Иногда движение приостанавливалось из-за какой-то заминки впереди. Это выбивало людей из ритма, к которому они успели привыкнуть и раздавались робкие голоса:
— Не знаете, далеко еще?
— Да не очень, уже иконостас виден.
И действительно, стояли передвижной на колесах иконостас, армейская палатка и внушительного размера поп в подбитой мехом рясе. Вещая в микрофон, он грозным голосом требовал, чтобы братья и сестры перед лицезрением лика покаялись на скорую руку в своих грехах и для этой цели, выдергивал из очереди то одного, то другого, увлекал в палатку, откуда те выходили через минуту и бегом догоняли своих.
— По чем? – спрашивали их свои, родственники или сдружившееся за время стояния.
— Меньше (называлась внушительная сумма) не берет, а что делать?
Пройдя иконостас, народ имел шанс опять столкнуться с религиозными проявлениями. К очереди приближались кавказского вида мужчины, распахивали тулупы и тихими голосами предлагали купить иконы со святой Маргаритой. Святая была изображена не по-православному простоволоса, в яркой кофточке с глубоким декольте, открывающим до соскового ореола, упругие груди примерно четвертого размера.

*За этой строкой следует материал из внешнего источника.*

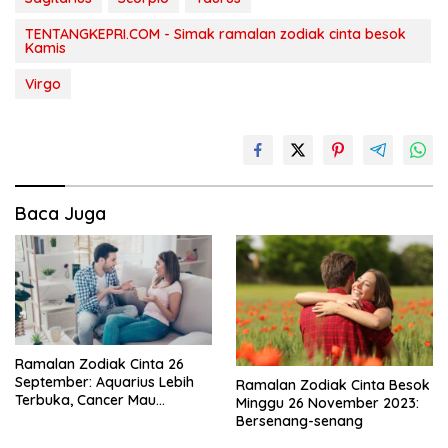
TENTANGKEPRI.COM - Simak ramalan zodiak cinta besok
Kamis
Virgo
Baca Juga
Ramalan Zodiak Cinta 26
September: Aquarius Lebih
Ramalan Zodiak Cinta Besok
Terbuka, Cancer Mau
Minggu 26 November 2023:
Mengalah
Bersenang-senang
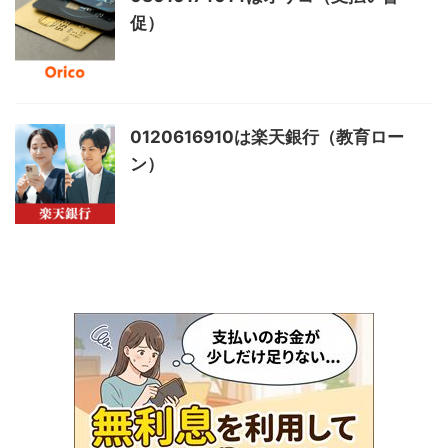
促）
0120616910は楽天銀行（教育ロー
ン）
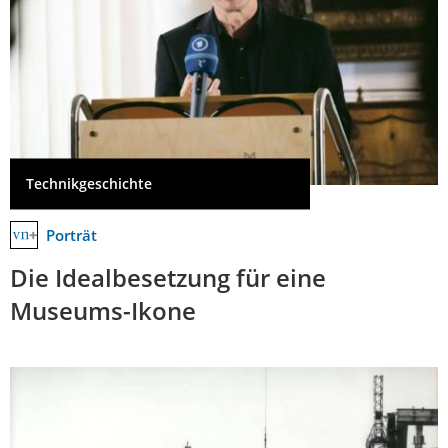
Technikgeschichte
Porträt
Die Idealbesetzung für eine
Museums-Ikone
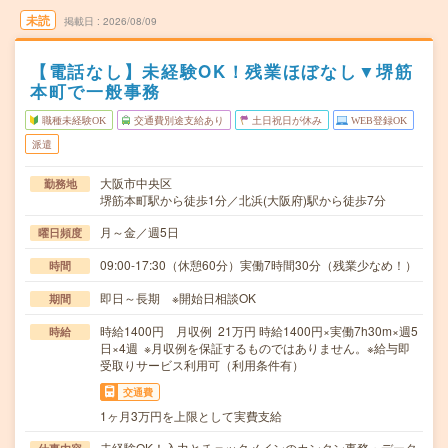
未読
掲載日
2026/08/09
【電話なし】未経験OK！残業ほぼなし▼堺筋
本町で一般事務
職種未経験OK
交通費別途支給あり
土日祝日が休み
WEB登録OK
派遣
大阪市中央区
勤務地
堺筋本町駅から徒歩1分／北浜(大阪府)駅から徒歩7分
月～金／週5日
曜日頻度
09:00-17:30（休憩60分）実働7時間30分（残業少なめ！）
時間
即日～長期 ※開始日相談OK
期間
時給1400円 月収例 21万円 時給1400円×実働7h30m×週5
時給
日×4週 ※月収例を保証するものではありません。※給与即
受取りサービス利用可（利用条件有）
交通費
1ヶ月3万円を上限として実費支給
未経験OK！入力とチェックメインのカンタン事務・データ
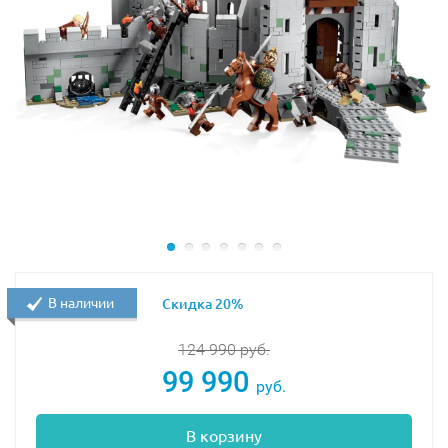
В наличии
Скидка 20%
124 990
руб.
99 990
руб.
В корзину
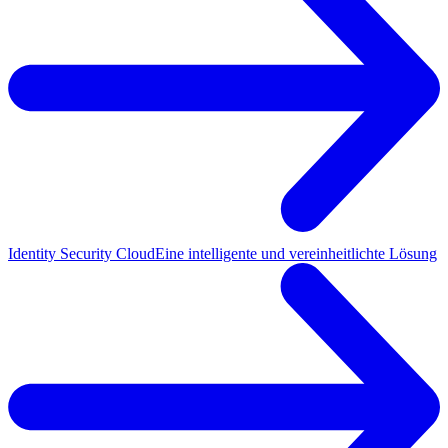
Identity Security Cloud
Eine intelligente und vereinheitlichte Lösung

— Почему святая такая сисястая, почти голая? – спрашивали у распространителей Маргариты.
— ПатАму што голую правду до людей доносила. За это ее того, понимаешь.
Маргарита продавалась еще хуже котлет МакДугин. Женщины от нее отворачивались с брезгливой гримасой, а если кто и покупал, то несовершеннолетние юнцы и странного вида мужчины. Притом, и те и другие старались делать это по мере возможностей незаметно для остальных.
О том, что конечная цель уже близко свидетельствовали установленные по сторонам большие билборды. Первый оповещал, что началась санитарная зона. «Не ссать!» доходчиво предупреждал он и для пущей убедительности, а также для не умеющих читать предлагал перечеркнутое изображение статуи писающего мальчика из города Брюгге. На другом панно изображался румяный однорукий и безногий инвалид в военной форме. Он улыбался во весь рот, а в высоко поднятой оставшейся руке держал новогоднюю открытку, на которой старославянским шрифтом было написано:
«Вася-Донбасс поздравляет вас с Новым 20 Годом!» Нехватка двух знаков в нумерации года вызывала удивление, но знатоки объясняли это тем, что сделано это в целях экономии билбордов: последние две цифры были сменяемы и добавлялись перед самым новым годом, а истерзанного дождями и солнцем «Васю» подрихтовывали, подкрашивали и выглядел он как огурчик.
Предвидя окончание длительного похода народ оживлялся, становился разговорчивее.
— Это правда, что в сидячем положении?
— А то!
— Говорят, до него какой-то еврей там был. Кто его помнит сейчас.
— А этот сидит и прям в глаза вам смотрит. Так его в том заведении, где в молодости работал, учили. Вот сохранил привычку.
Параллельно очереди к той же конечной цели шел, чеканя шаг, отряд школьников в камуфляжных галстуках на шеях. По команде учительницы в погонах дети скандировали:
— Зионер, зионер всем славянам пример!
А также:
— Занимаюсь каратэ. Не пойду в ЛГБТэ.
Уже перед самым входом в пирамидальное здание из красного камня толпу будоражили некие служивые люди, заученно восклицая:
— О, Господи, неужели я его увижу!
А полицейские в шлемах образовывали узкий коридор, покрикивали:
— В затылок, в затылок, — и корректировали движение легкими ударами дубинок.
Чуть в сторонке, организованно в две шеренги стояли на коленях старушки, крестились, прикладывались лбами к булыжникам и губами к фляжкам.
На черном лабрадоре тусклым золотом шла надпись «ПУКИН». Под ней еще можно было разглядеть красноватые следы старых букв.